Please give the listing again in its entirety, exactly as written.
§ §
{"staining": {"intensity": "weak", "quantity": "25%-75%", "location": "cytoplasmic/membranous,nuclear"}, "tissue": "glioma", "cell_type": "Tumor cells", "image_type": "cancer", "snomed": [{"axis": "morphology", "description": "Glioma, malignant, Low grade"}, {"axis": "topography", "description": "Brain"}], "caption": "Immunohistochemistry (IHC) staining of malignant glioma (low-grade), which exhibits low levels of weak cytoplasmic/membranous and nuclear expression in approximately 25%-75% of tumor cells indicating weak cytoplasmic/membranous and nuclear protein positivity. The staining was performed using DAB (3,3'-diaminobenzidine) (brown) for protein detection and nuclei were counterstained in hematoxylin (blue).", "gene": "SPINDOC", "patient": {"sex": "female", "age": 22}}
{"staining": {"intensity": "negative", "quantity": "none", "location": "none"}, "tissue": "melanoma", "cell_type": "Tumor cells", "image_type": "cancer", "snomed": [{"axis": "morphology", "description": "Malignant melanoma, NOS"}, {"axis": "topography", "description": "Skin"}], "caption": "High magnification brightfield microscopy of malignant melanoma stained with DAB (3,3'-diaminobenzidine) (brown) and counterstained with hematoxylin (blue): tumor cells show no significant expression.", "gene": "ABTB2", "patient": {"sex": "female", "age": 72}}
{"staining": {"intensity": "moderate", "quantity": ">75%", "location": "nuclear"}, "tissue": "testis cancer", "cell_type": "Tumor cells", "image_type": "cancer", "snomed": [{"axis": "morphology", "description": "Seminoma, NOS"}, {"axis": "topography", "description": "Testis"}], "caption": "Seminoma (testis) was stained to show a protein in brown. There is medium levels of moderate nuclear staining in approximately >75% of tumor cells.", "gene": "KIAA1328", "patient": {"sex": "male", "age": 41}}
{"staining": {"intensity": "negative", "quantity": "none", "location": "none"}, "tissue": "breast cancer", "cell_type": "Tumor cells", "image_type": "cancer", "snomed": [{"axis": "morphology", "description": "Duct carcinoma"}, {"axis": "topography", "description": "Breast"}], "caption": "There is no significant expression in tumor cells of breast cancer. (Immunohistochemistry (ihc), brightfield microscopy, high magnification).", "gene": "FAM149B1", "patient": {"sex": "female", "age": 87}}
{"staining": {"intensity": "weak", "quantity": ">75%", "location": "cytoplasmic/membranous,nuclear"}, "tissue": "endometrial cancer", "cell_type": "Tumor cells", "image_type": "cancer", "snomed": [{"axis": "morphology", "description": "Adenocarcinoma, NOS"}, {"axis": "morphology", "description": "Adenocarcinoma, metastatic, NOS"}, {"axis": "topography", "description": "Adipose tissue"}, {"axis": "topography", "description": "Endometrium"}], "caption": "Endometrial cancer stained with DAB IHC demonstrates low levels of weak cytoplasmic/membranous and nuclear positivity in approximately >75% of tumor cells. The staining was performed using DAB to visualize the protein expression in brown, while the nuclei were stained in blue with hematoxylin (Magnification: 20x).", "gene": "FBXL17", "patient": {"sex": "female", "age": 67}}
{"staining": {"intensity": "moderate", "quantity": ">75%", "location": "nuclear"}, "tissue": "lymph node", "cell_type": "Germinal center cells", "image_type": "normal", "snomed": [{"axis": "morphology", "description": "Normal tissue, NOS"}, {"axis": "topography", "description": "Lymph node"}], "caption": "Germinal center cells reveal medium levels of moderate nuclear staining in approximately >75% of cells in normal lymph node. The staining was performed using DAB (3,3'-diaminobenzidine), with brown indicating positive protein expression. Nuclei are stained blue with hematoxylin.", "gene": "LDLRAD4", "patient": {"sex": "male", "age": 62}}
§ §
**Expected answer:**
{"staining": {"intensity": "weak", "quantity": "25%-75%", "location": "cytoplasmic/membranous,nuclear"}, "tissue": "glioma", "cell_type": "Tumor cells", "image_type": "cancer", "snomed": [{"axis": "morphology", "description": "Glioma, malignant, Low grade"}, {"axis": "topography", "description": "Brain"}], "caption": "Immunohistochemistry (IHC) staining of malignant glioma (low-grade), which exhibits low levels of weak cytoplasmic/membranous and nuclear expression in approximately 25%-75% of tumor cells indicating weak cytoplasmic/membranous and nuclear protein positivity. The staining was performed using DAB (3,3'-diaminobenzidine) (brown) for protein detection and nuclei were counterstained in hematoxylin (blue).", "gene": "SPINDOC", "patient": {"sex": "female", "age": 22}}
{"staining": {"intensity": "negative", "quantity": "none", "location": "none"}, "tissue": "melanoma", "cell_type": "Tumor cells", "image_type": "cancer", "snomed": [{"axis": "morphology", "description": "Malignant melanoma, NOS"}, {"axis": "topography", "description": "Skin"}], "caption": "High magnification brightfield microscopy of malignant melanoma stained with DAB (3,3'-diaminobenzidine) (brown) and counterstained with hematoxylin (blue): tumor cells show no significant expression.", "gene": "ABTB2", "patient": {"sex": "female", "age": 72}}
{"staining": {"intensity": "moderate", "quantity": ">75%", "location": "nuclear"}, "tissue": "testis cancer", "cell_type": "Tumor cells", "image_type": "cancer", "snomed": [{"axis": "morphology", "description": "Seminoma, NOS"}, {"axis": "topography", "description": "Testis"}], "caption": "Seminoma (testis) was stained to show a protein in brown. There is medium levels of moderate nuclear staining in approximately >75% of tumor cells.", "gene": "KIAA1328", "patient": {"sex": "male", "age": 41}}
{"staining": {"intensity": "negative", "quantity": "none", "location": "none"}, "tissue": "breast cancer", "cell_type": "Tumor cells", "image_type": "cancer", "snomed": [{"axis": "morphology", "description": "Duct carcinoma"}, {"axis": "topography", "description": "Breast"}], "caption": "There is no significant expression in tumor cells of breast cancer. (Immunohistochemistry (ihc), brightfield microscopy, high magnification).", "gene": "FAM149B1", "patient": {"sex": "female", "age": 87}}
{"staining": {"intensity": "weak", "quantity": ">75%", "location": "cytoplasmic/membranous,nuclear"}, "tissue": "endometrial cancer", "cell_type": "Tumor cells", "image_type": "cancer", "snomed": [{"axis": "morphology", "description": "Adenocarcinoma, NOS"}, {"axis": "morphology", "description": "Adenocarcinoma, metastatic, NOS"}, {"axis": "topography", "description": "Adipose tissue"}, {"axis": "topography", "description": "Endometrium"}], "caption": "Endometrial cancer stained with DAB IHC demonstrates low levels of weak cytoplasmic/membranous and nuclear positivity in approximately >75% of tumor cells. The staining was performed using DAB to visualize the protein expression in brown, while the nuclei were stained in blue with hematoxylin (Magnification: 20x).", "gene": "FBXL17", "patient": {"sex": "female", "age": 67}}
{"staining": {"intensity": "moderate", "quantity": ">75%", "location": "nuclear"}, "tissue": "lymph node", "cell_type": "Germinal center cells", "image_type": "normal", "snomed": [{"axis": "morphology", "description": "Normal tissue, NOS"}, {"axis": "topography", "description": "Lymph node"}], "caption": "Germinal center cells reveal medium levels of moderate nuclear staining in approximately >75% of cells in normal lymph node. The staining was performed using DAB (3,3'-diaminobenzidine), with brown indicating positive protein expression. Nuclei are stained blue with hematoxylin.", "gene": "LDLRAD4", "patient": {"sex": "male", "age": 62}}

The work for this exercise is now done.